この北朝鮮先制攻撃禁止法案も、アジアにおける中国の指導力を高め、北朝鮮問題を解決する指導力をロシアと中国の2か国に譲る道を残すための戦術の一つだろう。

トランプが過激な発言を繰り返して来たのは、結局はUS国内の民主党軍産複合体シオニスト系国際資本を弱体化するための、彼の背後にいる国際経済多極派による戦略であると見るのが素直に思えるのだ。

だが多くの日本人の頭の中では、未だ冷戦当時のまま日米安保が充分に有効だと思い込み、USDは破綻しないと思い込み、ロシアと中国は日本にとって単に「嫌いな国」でしかなく、だが国際経済の変化には全く無知無関心のまま、現状追認の姿勢維持に止め置かれたままなのだ。

現に日本人は殖民地市民として欧米文化志向が信仰され、カタカナ語、英語、イベント催事やアニメ、ゲームにのめり込み、伝統文化を平気で改ざんし、捨て去り、先人の声には全く耳を傾けることなく事象を深掘りせず、精神年齢は哀れにも13歳のままであるから、1%層対99%層の経済社会構造さえ自覚してはいない。
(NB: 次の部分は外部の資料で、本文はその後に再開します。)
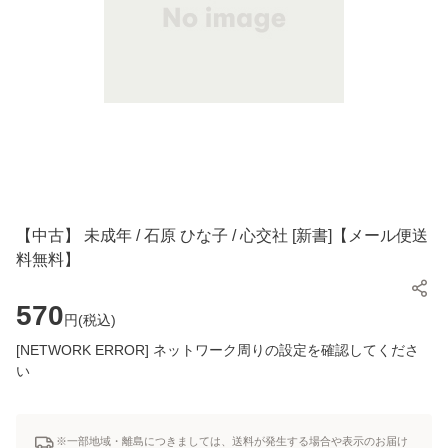
【中古】 未成年 / 石原 ひな子 / 心交社 [新書]【メール便送
料無料】
570
円(
税込
)
[NETWORK ERROR] ネットワーク周りの設定を確認してくださ
い
※一部地域・離島につきましては、送料が発生する場合や表示のお届け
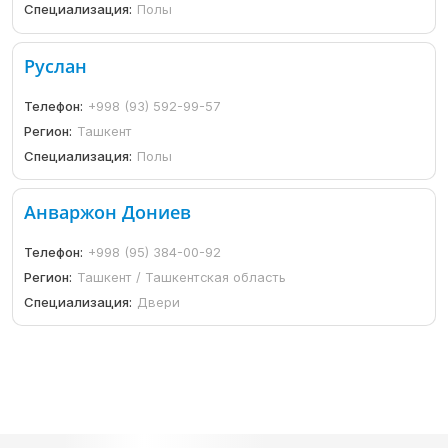
Специализация:
Полы
Руслан
Телефон:
+998 (93) 592-99-57
Регион:
Ташкент
Специализация:
Полы
Анваржон Дониев
Телефон:
+998 (95) 384-00-92
Регион:
Ташкент / Ташкентская область
Специализация:
Двери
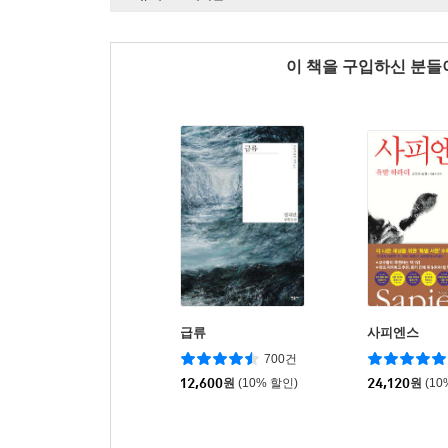
이 책을 구입하신 분
급류
사피엔스
700건
12,600
원
(10% 할인)
24,120
원
(10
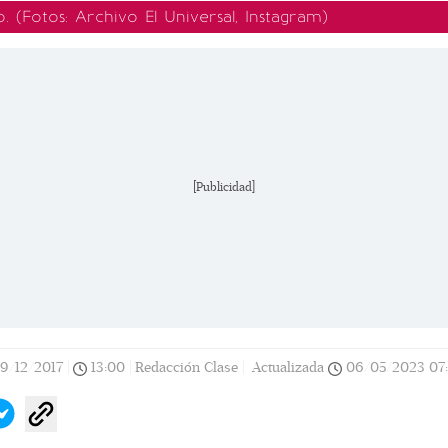
o.
(Fotos: Archivo El Universal, Instagram)
[Publicidad]
19/12/2017
|
13:00
|
Redacción Clase |
Actualizada
06/05/2023
07:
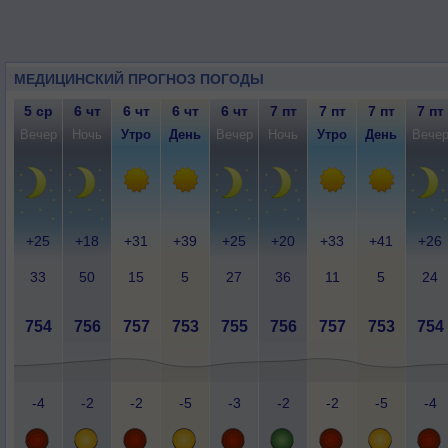
МЕДИЦИНСКИЙ ПРОГНОЗ ПОГОДЫ
5 ср
6 чт
6 чт
6 чт
6 чт
7 пт
7 пт
7 пт
7 пт
Вечер
Ночь
Утро
День
Вечер
Ночь
Утро
День
Вече
+25
+18
+31
+39
+25
+20
+33
+41
+26
33
50
15
5
27
36
11
5
24
754
756
757
753
755
756
757
753
754
-4
-2
-2
-5
-3
-2
-2
-5
-4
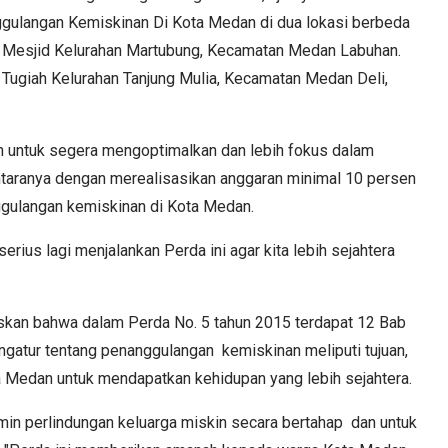
gulangan Kemiskinan Di Kota Medan di dua lokasi berbeda
. Mesjid Kelurahan Martubung, Kecamatan Medan Labuhan.
ugiah Kelurahan Tanjung Mulia, Kecamatan Medan Deli,
n untuk segera mengoptimalkan dan lebih fokus dalam
taranya dengan merealisasikan anggaran minimal 10 persen
gulangan kemiskinan di Kota Medan.
ius lagi menjalankan Perda ini agar kita lebih sejahtera
laskan bahwa dalam Perda No. 5 tahun 2015 terdapat 12 Bab
ngatur tentang penanggulangan kemiskinan meliputi tujuan,
ta Medan untuk mendapatkan kehidupan yang lebih sejahtera.
amin perlindungan keluarga miskin secara bertahap dan untuk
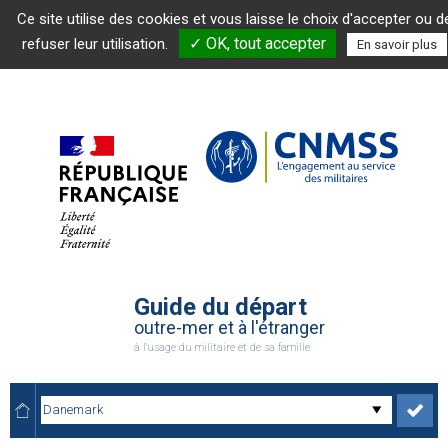
Ce site utilise des cookies et vous laisse le choix d'accepter ou d
✓ OK, tout accepter
refuser leur utilisation.
En savoir plus
Guide du départ
outre-mer et à l'étranger
à l'usage du militaire et de sa famille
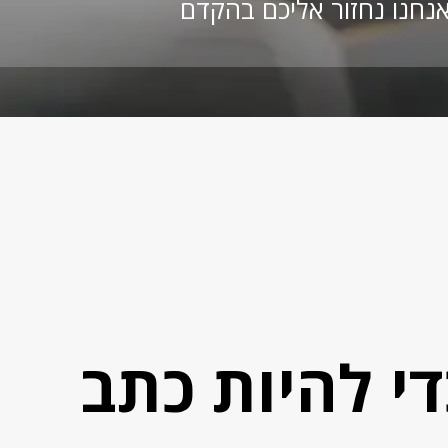
נחנו נחזור אליכם בהקדם
י להיות כתב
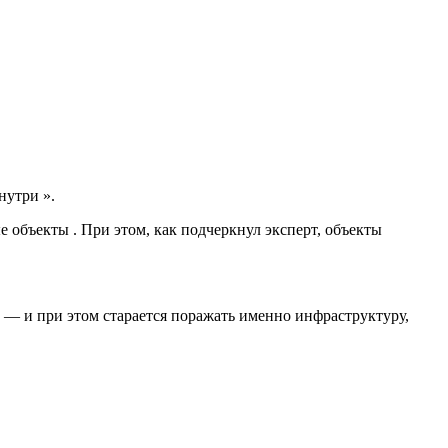
нутри ».
 объекты . При этом, как подчеркнул эксперт, объекты
 — и при этом старается поражать именно инфраструктуру,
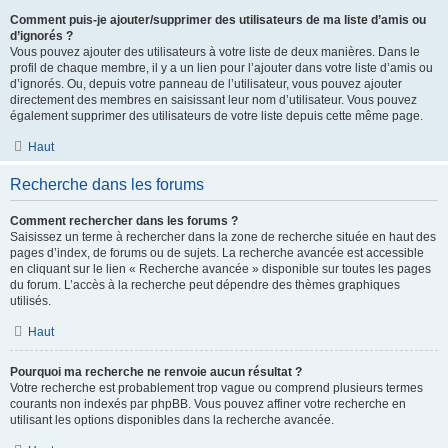
Comment puis-je ajouter/supprimer des utilisateurs de ma liste d’amis ou
d’ignorés ?
Vous pouvez ajouter des utilisateurs à votre liste de deux manières. Dans le
profil de chaque membre, il y a un lien pour l’ajouter dans votre liste d’amis ou
d’ignorés. Ou, depuis votre panneau de l’utilisateur, vous pouvez ajouter
directement des membres en saisissant leur nom d’utilisateur. Vous pouvez
également supprimer des utilisateurs de votre liste depuis cette même page.
Haut
Recherche dans les forums
Comment rechercher dans les forums ?
Saisissez un terme à rechercher dans la zone de recherche située en haut des
pages d’index, de forums ou de sujets. La recherche avancée est accessible
en cliquant sur le lien « Recherche avancée » disponible sur toutes les pages
du forum. L’accès à la recherche peut dépendre des thèmes graphiques
utilisés.
Haut
Pourquoi ma recherche ne renvoie aucun résultat ?
Votre recherche est probablement trop vague ou comprend plusieurs termes
courants non indexés par phpBB. Vous pouvez affiner votre recherche en
utilisant les options disponibles dans la recherche avancée.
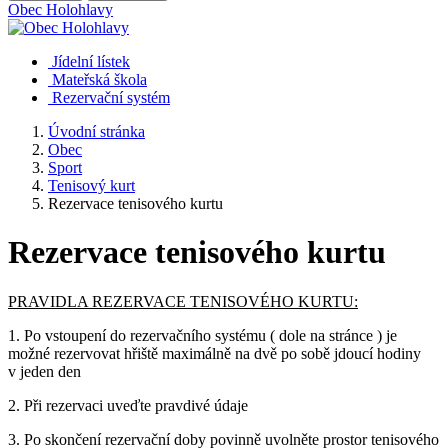
Obec
Holohlavy
Jídelní lístek
Mateřská škola
Rezervační systém
Úvodní stránka
Obec
Sport
Tenisový kurt
Rezervace tenisového kurtu
Rezervace tenisového kurtu
PRAVIDLA REZERVACE TENISOVÉHO KURTU:
1. Po vstoupení do rezervačního systému ( dole na stránce ) je
možné rezervovat hřiště maximálně na dvě po sobě jdoucí hodiny
v jeden den
2. Při rezervaci uveďte pravdivé údaje
3. Po skončení rezervační doby povinně uvolněte prostor tenisového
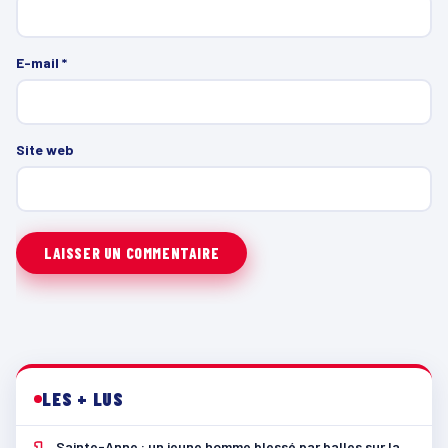
E-mail
*
Site web
LES + LUS
Sainte-Anne : un jeune homme blessé par balles sur la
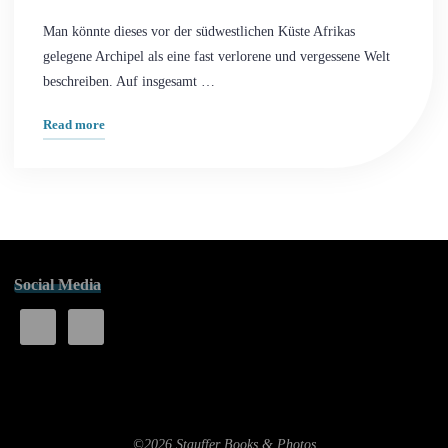
Man könnte dieses vor der südwestlichen Küste Afrikas
gelegene Archipel als eine fast verlorene und vergessene Welt
beschreiben. Auf insgesamt …
"Die
Read more
Kapverden,
eine
vergessene
Welt
–
Teil
Social Media
01
Einführung"
©2026 Stauffer Books & Photos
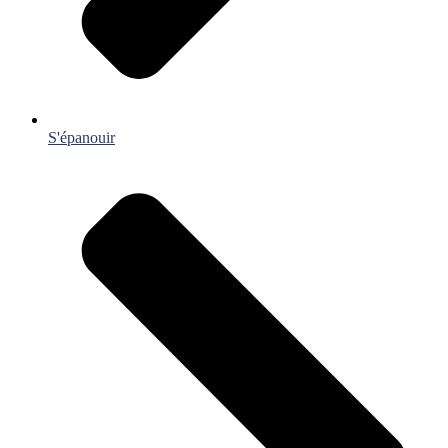
S'épanouir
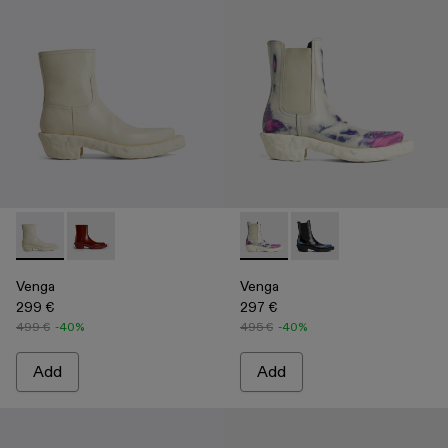
Venga - K300447-003 - White
Venga - K300447-002
Venga - K300448-002 - Multi
Venga - K300448-00
Venga
Venga
299 €
297 €
499 €
-40%
495 €
-40%
Add
Add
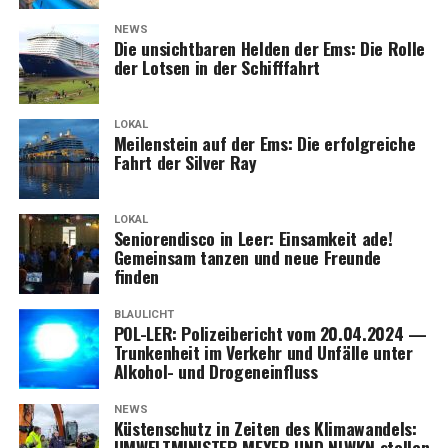
NEWS
Die unsicht­ba­ren Hel­den der Ems: Die Rol­le
der Lot­sen in der Schifffahrt
LOKAL
Mei­len­stein auf der Ems: Die erfolg­rei­che
Fahrt der Sil­ver Ray
LOKAL
Senio­ren­dis­co in Leer: Ein­sam­keit ade!
Gemein­sam tan­zen und neue Freun­de
finden
BLAULICHT
POL-LER: Poli­zei­be­richt vom 20.04.2024 —
Trun­ken­heit im Ver­kehr und Unfäl­le unter
Alko­hol- und Drogeneinfluss
NEWS
Küs­ten­schutz in Zei­ten des Kli­ma­wan­dels:
UMWELTMINISTER MEYER UND NLWKN stel­len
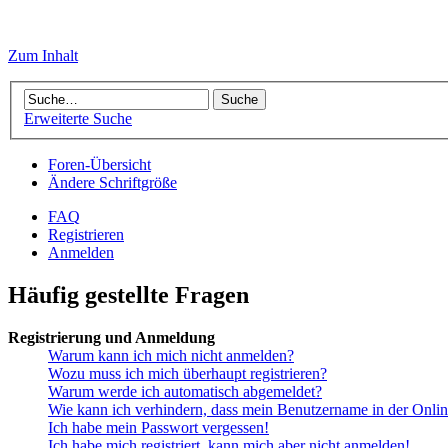
Zum Inhalt
Erweiterte Suche
Foren-Übersicht
Ändere Schriftgröße
FAQ
Registrieren
Anmelden
Häufig gestellte Fragen
Registrierung und Anmeldung
Warum kann ich mich nicht anmelden?
Wozu muss ich mich überhaupt registrieren?
Warum werde ich automatisch abgemeldet?
Wie kann ich verhindern, dass mein Benutzername in der Onlin
Ich habe mein Passwort vergessen!
Ich habe mich registriert, kann mich aber nicht anmelden!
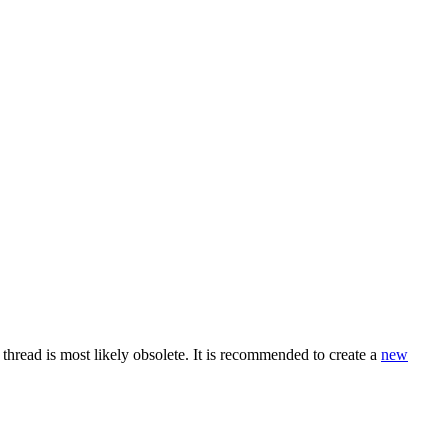
thread is most likely obsolete. It is recommended to create a
new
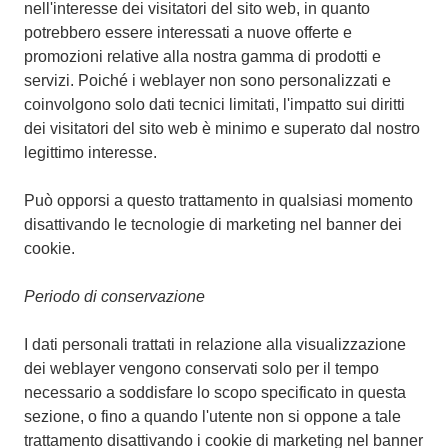
nell'interesse dei visitatori del sito web, in quanto
potrebbero essere interessati a nuove offerte e
promozioni relative alla nostra gamma di prodotti e
servizi. Poiché i weblayer non sono personalizzati e
coinvolgono solo dati tecnici limitati, l'impatto sui diritti
dei visitatori del sito web è minimo e superato dal nostro
legittimo interesse.
Può opporsi a questo trattamento in qualsiasi momento
disattivando le tecnologie di marketing nel banner dei
cookie.
Periodo di conservazione
I dati personali trattati in relazione alla visualizzazione
dei weblayer vengono conservati solo per il tempo
necessario a soddisfare lo scopo specificato in questa
sezione, o fino a quando l'utente non si oppone a tale
trattamento disattivando i cookie di marketing nel banner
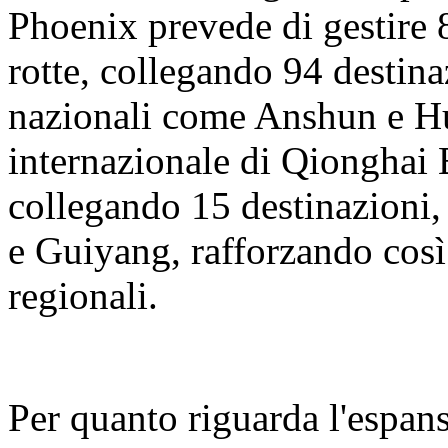
Phoenix prevede di gestire 8
rotte, collegando 94 destina
nazionali come Anshun e H
internazionale di Qionghai 
collegando 15 destinazion
e Guiyang, rafforzando così
regionali.
Per quanto riguarda l'espans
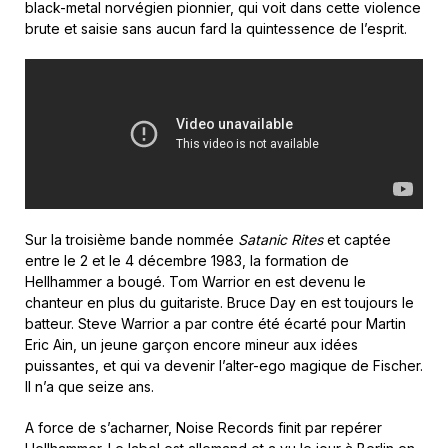
black-metal norvégien pionnier, qui voit dans cette violence
brute et saisie sans aucun fard la quintessence de l’esprit.
Sur la troisième bande nommée
Satanic Rites
et captée
entre le 2 et le 4 décembre 1983, la formation de
Hellhammer a bougé. Tom Warrior en est devenu le
chanteur en plus du guitariste. Bruce Day en est toujours le
batteur. Steve Warrior a par contre été écarté pour Martin
Eric Ain, un jeune garçon encore mineur aux idées
puissantes, et qui va devenir l’alter-ego magique de Fischer.
Il n’a que seize ans.
A force de s’acharner, Noise Records finit par repérer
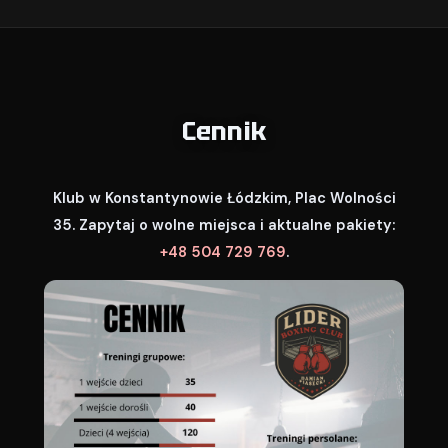
Cennik
Klub w Konstantynowie Łódzkim, Plac Wolności
35. Zapytaj o wolne miejsca i aktualne pakiety:
+48 504 729 769
.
それがクソメディアによる戦後の日本人の、大宅壮一が言った「一億総白痴化」に他ならないのだ。

平家物語の冒頭にあるのは次の言葉だ。

祇園精舎の鐘の声

 諸行無常の響きあり

 沙羅双樹の花の色

 盛者必衰の理をあらわす

  おごれる人も久しからず

 ただ春の夜の夢のごとし

 たけき者もついには滅びぬ

  偏に風の前の塵に同じ 」

正しく世界の現実から見えるのは、「所業無常」ではないか。

そしてその「所業無常」の世界の主人公は、人間であれば他動的ではなく能動的であるはずの、私たち自身である以外にはない。